Six-time world champion Greg Anderson recorded the quickest elapsed time in NHRA Pro Stock history on Friday to open the 2025 NHRA Mission Foods Drag Racing Series campaign at the 56th annual Amalie Motor Oil NHRA Gatornationals at Gainesville Raceway in Gainesville, Florida.
The reigning series champion drove his HendrickCars.com Chevrolet Camaro to a 6.443-second blast at 212.06 mph to provisionally qualify number one. Anderson’s national record lap was the cherry on top of a quick session under the lights that saw six drivers record sub-6.50 elapsed times, and six make career-best runs.

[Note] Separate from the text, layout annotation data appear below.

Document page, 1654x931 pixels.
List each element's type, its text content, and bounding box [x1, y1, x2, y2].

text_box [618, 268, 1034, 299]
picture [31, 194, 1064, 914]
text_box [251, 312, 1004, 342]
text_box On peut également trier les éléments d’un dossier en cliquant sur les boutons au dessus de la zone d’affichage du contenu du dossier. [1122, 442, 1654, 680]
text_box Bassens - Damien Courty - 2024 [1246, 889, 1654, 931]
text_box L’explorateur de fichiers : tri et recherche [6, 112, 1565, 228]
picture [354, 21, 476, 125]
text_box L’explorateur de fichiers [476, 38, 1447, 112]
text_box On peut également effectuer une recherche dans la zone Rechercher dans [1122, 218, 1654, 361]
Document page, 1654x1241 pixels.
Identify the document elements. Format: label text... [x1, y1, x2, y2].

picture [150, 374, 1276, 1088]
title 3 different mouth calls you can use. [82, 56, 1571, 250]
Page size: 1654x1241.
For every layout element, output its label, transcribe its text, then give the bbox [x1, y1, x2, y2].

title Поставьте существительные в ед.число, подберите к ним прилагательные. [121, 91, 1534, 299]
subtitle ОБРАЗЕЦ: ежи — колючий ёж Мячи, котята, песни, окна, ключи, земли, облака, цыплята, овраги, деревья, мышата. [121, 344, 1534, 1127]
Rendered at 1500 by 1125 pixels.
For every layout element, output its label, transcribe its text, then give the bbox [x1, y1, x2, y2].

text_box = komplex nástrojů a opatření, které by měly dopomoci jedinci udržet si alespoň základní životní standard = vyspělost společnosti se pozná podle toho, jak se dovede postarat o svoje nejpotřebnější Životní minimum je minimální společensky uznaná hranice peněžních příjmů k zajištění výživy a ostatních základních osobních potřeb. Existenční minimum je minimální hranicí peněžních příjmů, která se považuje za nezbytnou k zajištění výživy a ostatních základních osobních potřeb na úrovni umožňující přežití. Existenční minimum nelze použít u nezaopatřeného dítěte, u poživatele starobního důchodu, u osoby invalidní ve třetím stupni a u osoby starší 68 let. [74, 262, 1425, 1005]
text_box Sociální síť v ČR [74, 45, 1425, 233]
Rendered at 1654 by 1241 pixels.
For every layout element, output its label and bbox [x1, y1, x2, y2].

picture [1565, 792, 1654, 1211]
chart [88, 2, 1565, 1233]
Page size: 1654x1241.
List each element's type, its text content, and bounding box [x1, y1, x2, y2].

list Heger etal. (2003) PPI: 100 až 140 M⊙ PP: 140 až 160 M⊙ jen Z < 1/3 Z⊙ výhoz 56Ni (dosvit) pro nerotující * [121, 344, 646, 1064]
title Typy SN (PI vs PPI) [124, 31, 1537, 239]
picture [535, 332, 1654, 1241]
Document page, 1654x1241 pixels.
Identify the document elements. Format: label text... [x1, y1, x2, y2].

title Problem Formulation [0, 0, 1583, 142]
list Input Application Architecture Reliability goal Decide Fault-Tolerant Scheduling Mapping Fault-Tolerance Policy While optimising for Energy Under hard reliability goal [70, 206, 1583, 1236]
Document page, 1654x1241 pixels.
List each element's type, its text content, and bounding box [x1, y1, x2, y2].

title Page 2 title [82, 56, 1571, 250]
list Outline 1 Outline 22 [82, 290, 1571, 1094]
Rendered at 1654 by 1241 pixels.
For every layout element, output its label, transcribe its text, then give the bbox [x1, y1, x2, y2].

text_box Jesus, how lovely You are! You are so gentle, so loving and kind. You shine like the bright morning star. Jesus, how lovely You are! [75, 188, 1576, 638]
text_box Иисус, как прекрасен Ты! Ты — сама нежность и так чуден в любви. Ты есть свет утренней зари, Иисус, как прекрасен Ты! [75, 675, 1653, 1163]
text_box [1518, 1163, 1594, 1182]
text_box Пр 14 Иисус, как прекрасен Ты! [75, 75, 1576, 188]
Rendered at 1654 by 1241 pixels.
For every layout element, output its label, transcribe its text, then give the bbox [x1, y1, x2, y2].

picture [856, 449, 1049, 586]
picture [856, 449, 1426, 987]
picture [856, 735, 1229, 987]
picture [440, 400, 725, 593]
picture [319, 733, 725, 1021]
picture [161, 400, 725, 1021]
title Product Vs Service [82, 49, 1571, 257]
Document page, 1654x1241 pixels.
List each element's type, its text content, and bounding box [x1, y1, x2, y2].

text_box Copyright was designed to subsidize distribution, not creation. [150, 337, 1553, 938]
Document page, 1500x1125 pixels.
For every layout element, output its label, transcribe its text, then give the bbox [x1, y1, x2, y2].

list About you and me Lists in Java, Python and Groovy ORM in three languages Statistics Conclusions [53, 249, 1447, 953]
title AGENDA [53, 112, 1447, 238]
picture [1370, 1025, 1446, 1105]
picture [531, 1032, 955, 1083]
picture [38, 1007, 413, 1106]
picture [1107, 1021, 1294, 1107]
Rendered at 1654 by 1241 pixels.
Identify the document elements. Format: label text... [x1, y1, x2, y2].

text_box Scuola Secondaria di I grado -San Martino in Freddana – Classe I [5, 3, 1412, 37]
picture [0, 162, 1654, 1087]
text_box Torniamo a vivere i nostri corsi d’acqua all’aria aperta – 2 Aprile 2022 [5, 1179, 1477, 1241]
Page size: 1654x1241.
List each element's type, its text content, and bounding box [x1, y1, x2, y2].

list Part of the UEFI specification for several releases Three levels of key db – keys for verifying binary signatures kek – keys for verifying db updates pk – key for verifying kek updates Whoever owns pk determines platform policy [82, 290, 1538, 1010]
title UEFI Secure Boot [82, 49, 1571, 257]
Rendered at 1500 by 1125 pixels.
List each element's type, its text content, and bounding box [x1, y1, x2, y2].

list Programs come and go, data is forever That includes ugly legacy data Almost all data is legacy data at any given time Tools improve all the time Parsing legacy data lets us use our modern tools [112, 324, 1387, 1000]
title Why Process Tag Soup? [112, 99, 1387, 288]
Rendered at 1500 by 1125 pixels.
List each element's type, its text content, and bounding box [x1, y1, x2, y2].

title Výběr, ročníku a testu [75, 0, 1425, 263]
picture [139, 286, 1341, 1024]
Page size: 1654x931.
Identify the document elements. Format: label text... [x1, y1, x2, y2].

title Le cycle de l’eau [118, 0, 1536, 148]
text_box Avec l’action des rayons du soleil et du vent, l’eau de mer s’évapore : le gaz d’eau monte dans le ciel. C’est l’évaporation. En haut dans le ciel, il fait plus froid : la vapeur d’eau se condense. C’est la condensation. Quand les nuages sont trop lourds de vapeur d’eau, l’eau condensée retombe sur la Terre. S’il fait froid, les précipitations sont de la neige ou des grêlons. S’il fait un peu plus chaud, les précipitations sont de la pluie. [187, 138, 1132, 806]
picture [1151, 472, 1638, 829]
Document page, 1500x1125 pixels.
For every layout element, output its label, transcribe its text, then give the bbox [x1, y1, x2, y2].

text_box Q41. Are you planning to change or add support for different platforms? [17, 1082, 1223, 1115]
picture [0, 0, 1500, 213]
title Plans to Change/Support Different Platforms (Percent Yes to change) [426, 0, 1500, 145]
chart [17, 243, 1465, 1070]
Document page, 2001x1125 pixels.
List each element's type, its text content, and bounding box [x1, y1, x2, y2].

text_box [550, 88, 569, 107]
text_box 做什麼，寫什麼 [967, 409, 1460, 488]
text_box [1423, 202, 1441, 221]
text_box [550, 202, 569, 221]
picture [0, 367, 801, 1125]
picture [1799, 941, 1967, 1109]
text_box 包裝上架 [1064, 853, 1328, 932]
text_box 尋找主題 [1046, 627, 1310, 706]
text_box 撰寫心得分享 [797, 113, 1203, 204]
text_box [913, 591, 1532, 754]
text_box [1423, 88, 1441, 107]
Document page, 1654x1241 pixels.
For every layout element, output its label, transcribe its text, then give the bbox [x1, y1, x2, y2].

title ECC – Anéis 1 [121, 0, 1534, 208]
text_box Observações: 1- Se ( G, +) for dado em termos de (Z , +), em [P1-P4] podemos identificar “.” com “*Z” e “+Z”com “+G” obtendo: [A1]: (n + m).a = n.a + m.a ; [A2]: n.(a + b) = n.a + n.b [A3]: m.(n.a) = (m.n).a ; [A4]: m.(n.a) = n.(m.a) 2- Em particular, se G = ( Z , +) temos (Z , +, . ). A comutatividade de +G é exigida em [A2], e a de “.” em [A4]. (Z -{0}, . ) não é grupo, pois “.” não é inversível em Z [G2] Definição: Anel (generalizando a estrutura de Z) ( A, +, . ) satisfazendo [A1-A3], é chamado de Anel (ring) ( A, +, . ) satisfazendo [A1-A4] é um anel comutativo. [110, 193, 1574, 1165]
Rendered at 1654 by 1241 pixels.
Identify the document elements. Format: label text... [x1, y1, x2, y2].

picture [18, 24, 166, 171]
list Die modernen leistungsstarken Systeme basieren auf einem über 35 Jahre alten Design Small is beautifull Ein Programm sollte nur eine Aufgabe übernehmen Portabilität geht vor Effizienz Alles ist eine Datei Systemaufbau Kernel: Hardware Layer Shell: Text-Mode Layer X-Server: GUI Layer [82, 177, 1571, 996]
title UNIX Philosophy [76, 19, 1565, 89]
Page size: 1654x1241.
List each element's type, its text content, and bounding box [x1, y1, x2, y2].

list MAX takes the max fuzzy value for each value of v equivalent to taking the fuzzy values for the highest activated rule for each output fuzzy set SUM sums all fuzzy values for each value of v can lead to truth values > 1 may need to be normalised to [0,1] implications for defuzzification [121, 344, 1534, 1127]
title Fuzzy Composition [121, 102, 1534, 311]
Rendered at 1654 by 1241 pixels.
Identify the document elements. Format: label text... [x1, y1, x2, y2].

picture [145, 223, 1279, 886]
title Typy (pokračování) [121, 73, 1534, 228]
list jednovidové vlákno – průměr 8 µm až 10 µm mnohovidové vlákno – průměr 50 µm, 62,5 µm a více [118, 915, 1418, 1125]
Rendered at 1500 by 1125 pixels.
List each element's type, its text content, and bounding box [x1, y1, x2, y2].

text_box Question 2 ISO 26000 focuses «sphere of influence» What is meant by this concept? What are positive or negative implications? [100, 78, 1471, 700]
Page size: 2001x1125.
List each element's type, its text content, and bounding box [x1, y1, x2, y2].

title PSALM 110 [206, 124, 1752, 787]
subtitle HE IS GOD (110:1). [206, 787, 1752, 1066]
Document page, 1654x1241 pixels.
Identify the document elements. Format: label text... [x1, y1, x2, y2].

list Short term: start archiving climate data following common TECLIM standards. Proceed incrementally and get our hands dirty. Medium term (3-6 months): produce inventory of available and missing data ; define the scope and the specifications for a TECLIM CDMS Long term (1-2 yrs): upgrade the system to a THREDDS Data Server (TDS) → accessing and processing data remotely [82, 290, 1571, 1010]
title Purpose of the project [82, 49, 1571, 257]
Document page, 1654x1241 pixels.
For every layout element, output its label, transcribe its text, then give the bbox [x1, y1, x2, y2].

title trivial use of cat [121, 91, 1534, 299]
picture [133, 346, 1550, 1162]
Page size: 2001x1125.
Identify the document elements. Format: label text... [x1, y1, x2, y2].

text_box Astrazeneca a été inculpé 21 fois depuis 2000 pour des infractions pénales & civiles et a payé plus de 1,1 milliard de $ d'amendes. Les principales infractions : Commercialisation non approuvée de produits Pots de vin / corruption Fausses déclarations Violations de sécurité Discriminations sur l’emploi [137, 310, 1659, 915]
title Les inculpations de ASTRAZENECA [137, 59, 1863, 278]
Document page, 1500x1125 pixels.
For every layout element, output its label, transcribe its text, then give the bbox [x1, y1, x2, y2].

“This is beyond cool. I didn’t expect it, I honest to God did not expect it,” said Anderson, whose first national record for elapsed time came in 2003 at Old Bridge Township Raceway Park. Since then, Anderson has reset the national elapsed time record seven more times, including this Friday night in Gainesville. Anderson’s run supplanted the previous mark of 6.450 seconds, recorded by Erica Enders at the very same race three seasons ago.
“When I was getting buckled into my car and watched a couple of my team cars – Eric Latino and Deric Kramer – go out there and run 6.46, I was like, ‘Wow, is it really that fast out here? Can I do that? Can I run .46 or even .45?’ And somehow, we surpassed them both,” he says. “It feels good to run that fast. We live for conditions like this and fast e.t’s. That’s what Pro Stock drivers love, and I can’t think of a better place to do it. I have a lot of great memories here; this is the very first race I came to as a spectator with my dad at the age of 10 or 12, and here we are down the road a few years, making magic.”
The KB-Titan camp closed the 2024 season with a small performance advantage, setting low e.t. at the final three races, and has carried that over into the new year; three of its drivers, Cory Reed, Dallas Glenn, and Anderson swept the top three in qualifying at the PRO Superstar Shootout in Bradenton last month, and clocked the only runs there in the 6.40s.
“It’s been a good winter of work, obviously the production has been great. You worry when you come to the first race of the year – how are we going to stack up? We know we think we’ve had a good winter, but what has the competition done? You never know until the first Friday, and now that day one is in the books, it looks like a successful off-season. I’m pretty damn happy,” Anderson added.
Sweeping rule changes that took effect in 2016 introducing electronic fuel injection and limiting engine RPM to 10,500 has had a profound effect on Pro Stock’s performance markers; a full decade ago, on March 29, 2015, Anderson’s former teammate, Jason Line, set the Pro Stock national record at 6.455, and it took six years for Enders to supersede it and 10 for Anderson to advance it more than a hundredth of a second.